Re: New Work Item Proposal: Data Integrity BIP340 Cryptosuite

On Sun, Aug 3, 2025 at 11:19 AM Will Abramson <wip.abramson@gmail.com>
wrote:

> Jaromil, I would also like to know more about your perspective. To me,
> Multikey is just a way of encapsulating the bytes representing a key so
> they can be resolved and consistently understood within DID documents
> across multiple implementations. It is about creating an interface between
> your internal system and the external world. As soon as you ingest that
> key, you can transform it to whatever format or representation that suits
> your internal system best.
>

I agree with much of your framing — that Multikey encapsulates key bytes to
enable consistent resolution across DID methods and implementations. It
creates a standard boundary between external representation and internal
processing. Once a key is ingested, implementers can transform it into
whatever internal format suits their system.

However, I believe that both Multikey and Multihash suffer from a
significant architectural flaw: they bind type to encoding, violating
proper layering principles.

As part of our work at Blockchain Commons, particularly on the Gordian
architecture, we explored a wide range of encoding strategies. One relevant
reference is our paper on binary URI compatibility (
https://github.com/BlockchainCommons/Research/blob/master/papers/bcr-2020-003-uri-binary-compatibility.md),
which highlights these concerns — especially in the context of constrained
encoding environments like QRs.

A core lesson from that research is that entangling semantic type with
encoding format introduces long-term complexity. It expands attack
surfaces, increases implementation errors, and makes future-proofing much
harder.

Bitcoin's experience offers a clear example:

In the original Base58Check format, a version byte (e.g., 0x00 for P2PKH or
0x05 for P2SH) is prepended to the payload. This version byte influences
the first character of the resulting address (1 or 3, respectively),
leading many to call it a “prefix.” But in truth, it's an encoding artifact
— not an intentional or self-contained prefix.

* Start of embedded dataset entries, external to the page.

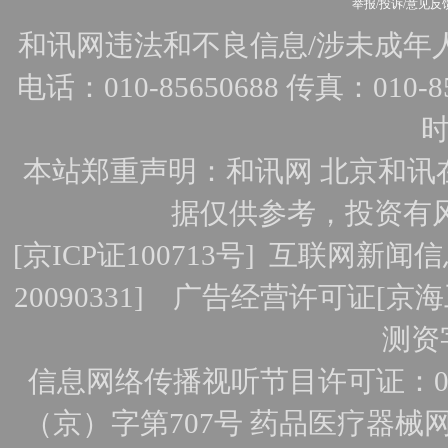
举报/投诉/意见反
和讯网违法和不良信息/涉未成年人有害
电话：010-85650688 传真：010-856
时
本站郑重声明：和讯网 北京和讯
据仅供参考，投资有
[
京ICP证100713号
]
互联网新闻信
20090331]
广告经营许可证[京海工
测资字
信息网络传播视听节目许可证：010
（京）字第707号
药品医疗器械网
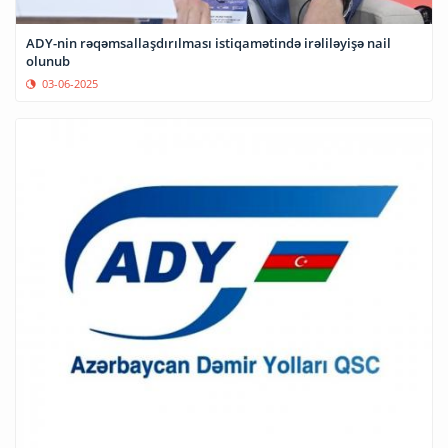
ADY-nin rəqəmsallaşdırılması istiqamətində irəliləyişə nail
olunub
03-06-2025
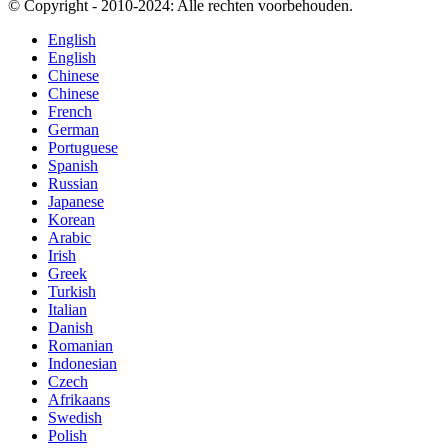
© Copyright - 2010-2024: Alle rechten voorbehouden.
English
English
Chinese
Chinese
French
German
Portuguese
Spanish
Russian
Japanese
Korean
Arabic
Irish
Greek
Turkish
Italian
Danish
Romanian
Indonesian
Czech
Afrikaans
Swedish
Polish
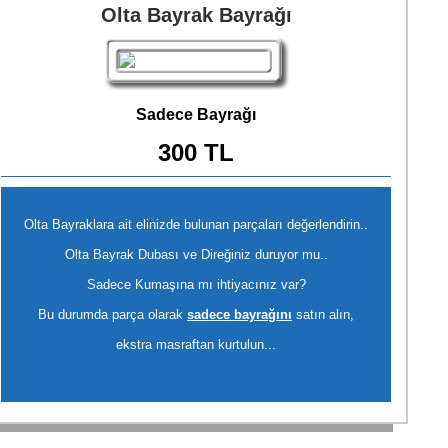
Olta Bayrak Bayrağı
Sadece Bayrağı
300 TL
Olta Bayraklara ait elinizde bulunan parçaları değerlendirin..
Olta Bayrak Dubası ve Direğiniz duruyor mu..
Sadece Kumaşına mı ihtiyacınız var?
Bu durumda parça olarak
sadece bayrağını
satın alın,
ekstra masraftan kurtulun...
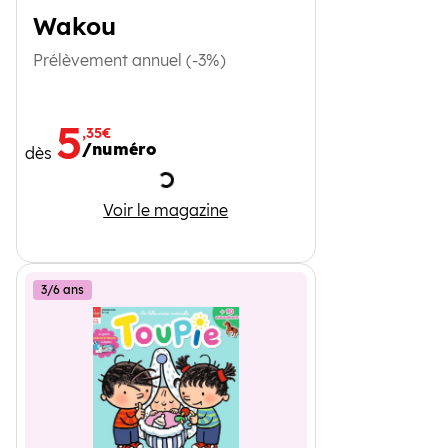
Wakou
Prélèvement annuel (-3%)
5
,35€
/numéro
dès
Chargement
Wakou
Voir le magazine
3/6 ans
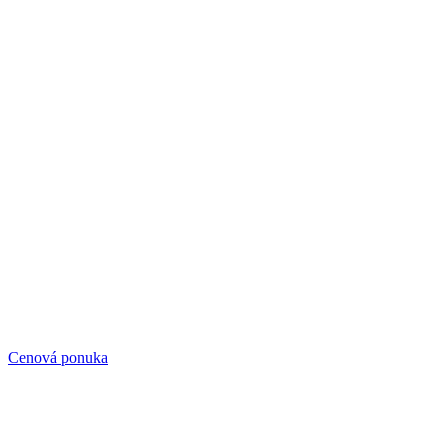
Cenová ponuka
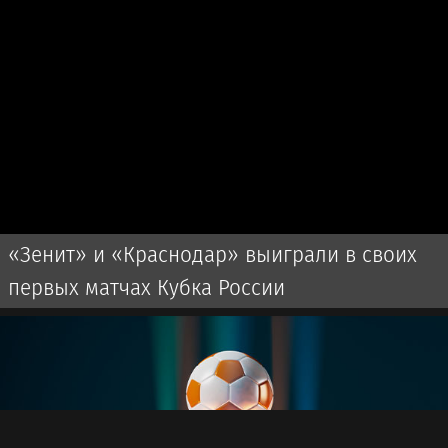
«Зенит» и «Краснодар» выиграли в своих
первых матчах Кубка России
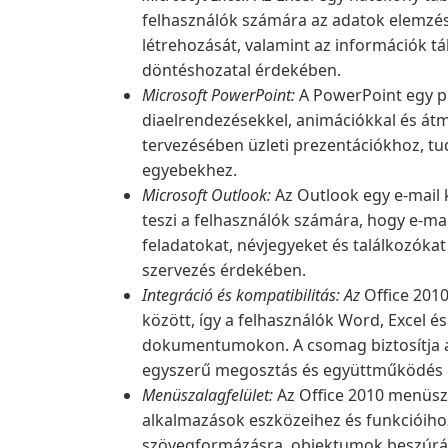
felhasználók számára az adatok elemzés
létrehozását, valamint az információk t
döntéshozatal érdekében.
Microsoft PowerPoint:
A PowerPoint egy pr
diaelrendezésekkel, animációkkal és átm
tervezésében üzleti prezentációkhoz, 
egyebekhez.
Microsoft Outlook:
Az Outlook egy e-mail 
teszi a felhasználók számára, hogy e-ma
feladatokat, névjegyeket és találkozók
szervezés érdekében.
Integráció és kompatibilitás: Az
Office 2010
között, így a felhasználók Word, Excel
dokumentumokon. A csomag biztosítja a
egyszerű megosztás és együttműködés 
Menüszalagfelület:
Az Office 2010 menüsza
alkalmazások eszközeihez és funkcióiho
szövegformázásra, objektumok beszúrás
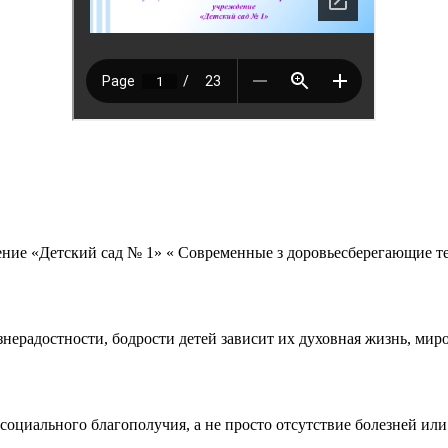
ние «Детский сад № 1» « Современные з доровьесберегающие т
нерадостности, бодрости детей зависит их духовная жизнь, миро
и социального благополучия, а не просто отсутствие болезней и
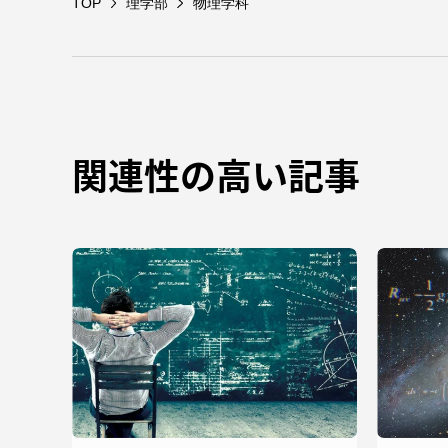
TOP
理学部
物理学科
留学生への情報 – TOKAI
Inbound
キャリア
情報）
海外ネットワーク
関連性の高い記事
Global Programs
外国人研究者
特色ある国際活動
グローバル大学へ向けた取り組
みのための基本理念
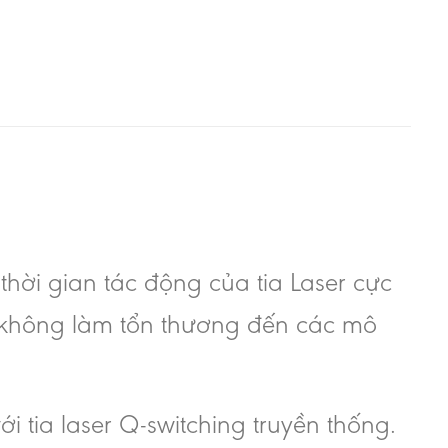
hời gian tác động của tia Laser cực
à không làm tổn thương đến các mô
i tia laser Q-switching truyền thống.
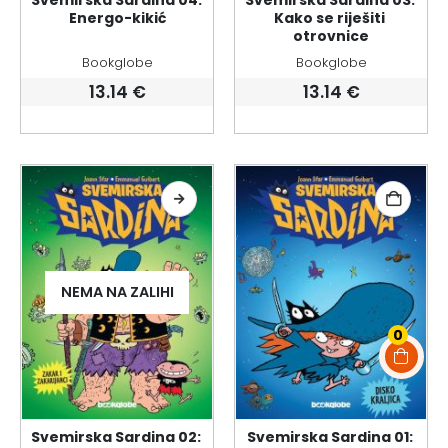
Svemirska Sardina 04: 
Svemirska Sardina 03: 
Energo-kikić
Kako se riješiti 
otrovnice
Bookglobe
Bookglobe
13.14
€
13.14
€
NEMA NA ZALIHI
0
Svemirska Sardina 02: 
Svemirska Sardina 01: 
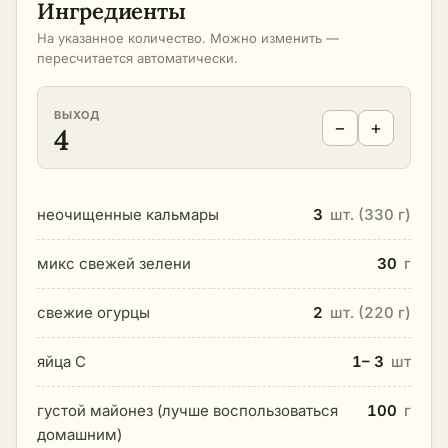
Ингредиенты
На указанное количество. Можно изменить —
пересчитается автоматически.
ВЫХОД
−
+
4
неочищенные кальмары
3
шт. (330 г)
микс свежей зелени
30
г
свежие огурцы
2
шт. (220 г)
яйца С
1– 3
шт
густой майонез (лучше воспользоваться
100
г
домашним)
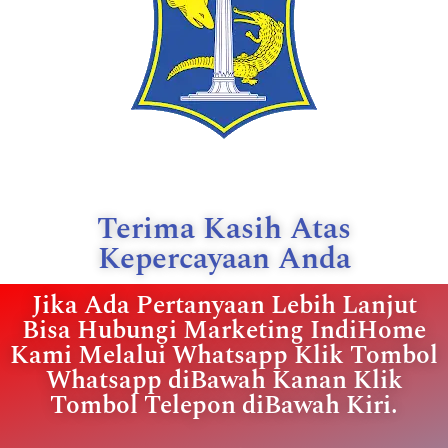
Terima Kasih Atas
Kepercayaan Anda
Jika Ada Pertanyaan Lebih Lanjut
Bisa Hubungi Marketing IndiHome
Kami Melalui Whatsapp Klik Tombol
Whatsapp diBawah Kanan Klik
Tombol Telepon diBawah Kiri.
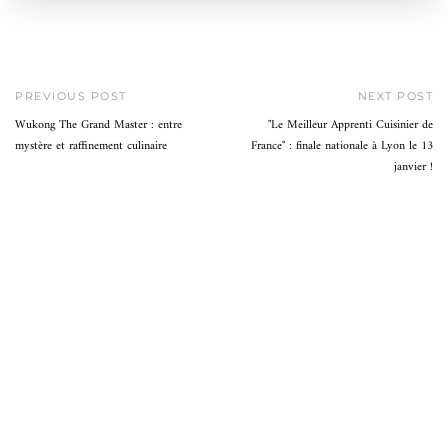
PREVIOUS POST
NEXT POST
Wukong The Grand Master : entre
"Le Meilleur Apprenti Cuisinier de
mystère et raffinement culinaire
France" : finale nationale à Lyon le 13
janvier !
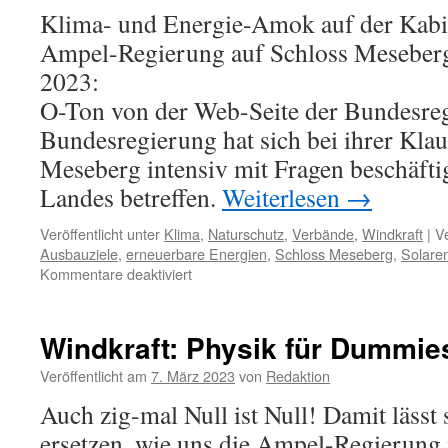
os
Klima- und Energie-Amok auf der Kabi
Wa
Ampel-Regierung auf Schloss Meseberg
2023:
O-Ton von der Web-Seite der Bundesre
Bundesregierung hat sich bei ihrer Kla
Meseberg intensiv mit Fragen beschäftig
Landes betreffen.
Weiterlesen
→
Veröffentlicht unter
Klima
,
Naturschutz
,
Verbände
,
Windkraft
|
V
Ausbauziele
,
erneuerbare Energien
,
Schloss Meseberg
,
Solare
für
Kommentare deaktiviert
Klima-
und
Energie-
Windkraft: Physik für Dummie
Amok:
Kabinettsklausur
Veröffentlicht am
7. März 2023
von
Redaktion
auf
Auch zig-mal Null ist Null! Damit lässt 
Schloss
Meseberg
ersetzen, wie uns die Ampel-Regierung 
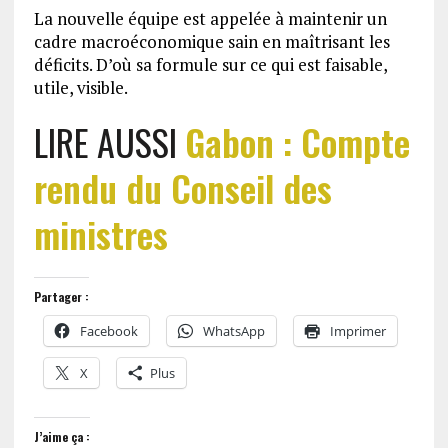
La nouvelle équipe est appelée à maintenir un
cadre macroéconomique sain en maîtrisant les
déficits. D’où sa formule sur ce qui est faisable,
utile, visible.
LIRE AUSSI
Gabon : Compte
rendu du Conseil des
ministres
Partager :
Facebook
WhatsApp
Imprimer
X
Plus
J’aime ça :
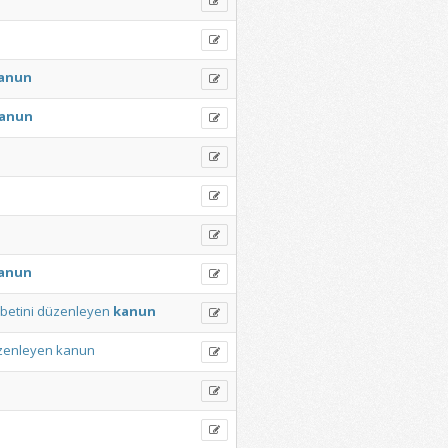
anun
anun
anun
etini
düzenleyen
kanun
zenleyen
kanun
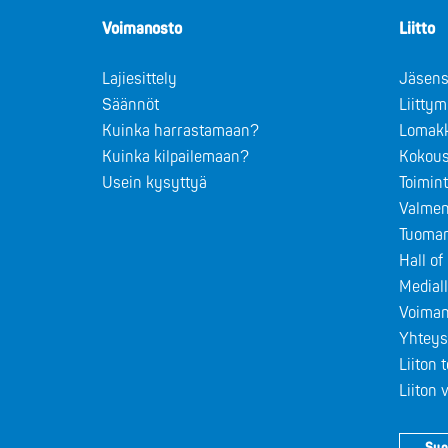
Voimanosto
Liitto
Lajiesittely
Jäsens
Säännöt
Liitty
Kuinka harrastamaan?
Lomak
Kuinka kilpailemaan?
Kokous
Usein kysyttyä
Toimin
Valmen
Tuomar
Hall o
Medial
Voiman
Yhteys
Liiton 
Liiton
Suo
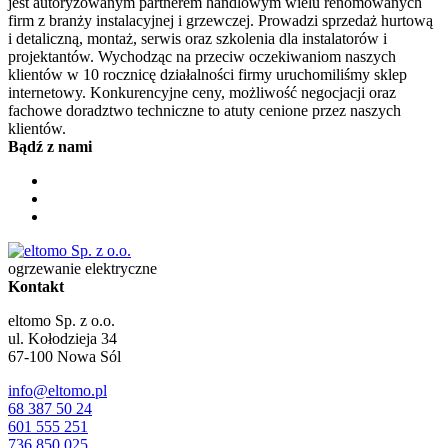
jest autoryzowanym partnerem handlowym wielu renomowanych
firm z branży instalacyjnej i grzewczej. Prowadzi sprzedaż hurtową
i detaliczną, montaż, serwis oraz szkolenia dla instalatorów i
projektantów. Wychodząc na przeciw oczekiwaniom naszych
klientów w 10 rocznicę działalności firmy uruchomiliśmy sklep
internetowy. Konkurencyjne ceny, możliwość negocjacji oraz
fachowe doradztwo techniczne to atuty cenione przez naszych
klientów.
Bądź z nami
ogrzewanie elektryczne
Kontakt
eltomo Sp. z o.o.
ul. Kołodzieja 34
67-100
Nowa Sól
info@eltomo.pl
68 387 50 24
601 555 251
736 850 025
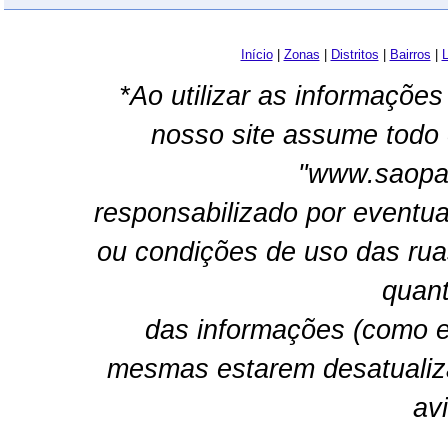
Início
|
Zonas
|
Distritos
|
Bairros
|
L
*Ao utilizar as informações
nosso site assume todo 
"www.saopau
responsabilizado por eventua
ou condições de uso das rua
quant
das informações (como e
mesmas estarem desatualiz
av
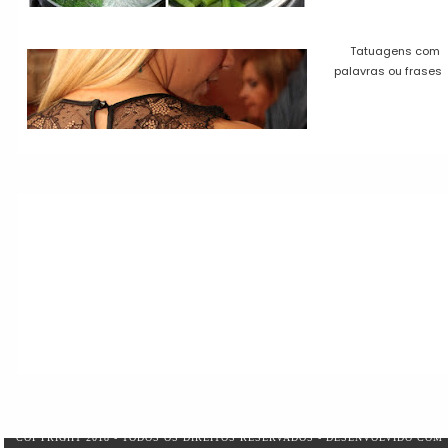
Tatuagens com
palavras ou frases
COPYRIGHT 2018 - TODOS OS DIREITOS RESERVADOS - DESENVOLVIDO COM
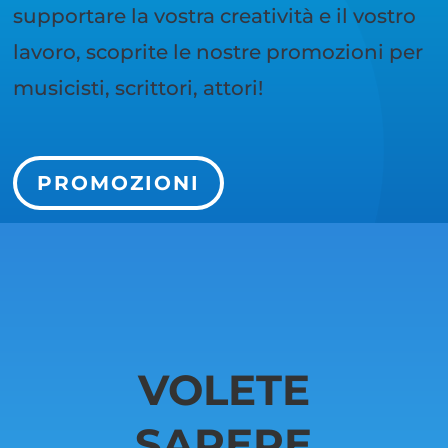
supportare la vostra creatività e il vostro
lavoro, scoprite le nostre promozioni per
musicisti, scrittori, attori!
PROMOZIONI
VOLETE
SAPERE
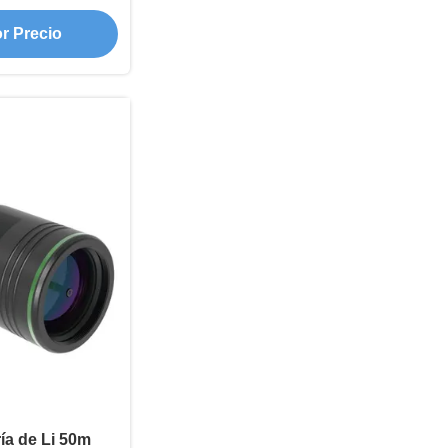
s subterráneos
r Precio
ría de Li 50m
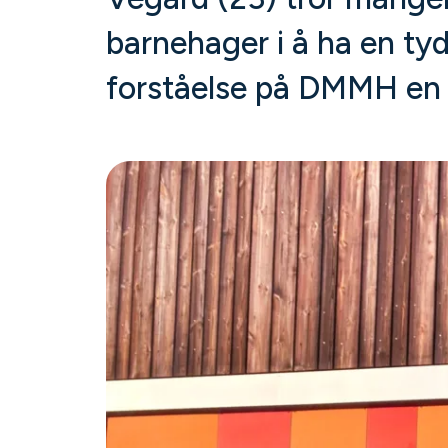
barnehager i å ha en tyde
forståelse på DMMH en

Later, Bech32 introduced a different strategy: the “human-readable part”
(bc1). This further embedded semantics into the encoding format itself.
While useful in some ways, this approach led to a proliferation of address
formats and eventually the need for descriptors to properly communicate
address meaning. Today, address type is completely decoupled from the keys
they derive from.

These challenges all stem from an initial decision to embed type
information into the encoding — a move that seemed efficient early on, but
created serious long-term issues of maintenance, compatibility, and attacks.

Multikey replicates this same pattern. Like Bitcoin addresses, it embeds
type information (such as key algorithm) directly into the encoded
representation. This tight coupling between type and encoding may be
convenient for some use cases, but it risks repeating the same layering and
extensibility problems we've already encountered.

At Blockchain Commons, we’ve taken a different approach in our UR standard (
https://github.com/BlockchainCommons/Research/blob/master/papers/bcr-2020-005-ur.md),
now adopted by 18+ wallets for animated QRs. We fully separate type from
encoding. This gives us the flexibility to choose optimal encodings for
different contexts — whether for constrained QR character sets (which
perform best with about 36 characters), human readability, or compact
binary transport — without hardcoding semantics into the serialization
layer.

I’d love to hear others’ thoughts on how we might better preserve layering
and future-proof our encoding strategies in these specs.

-- Christopher Allen

Received on Sunday, 3 August 2025 18:28:45 UTC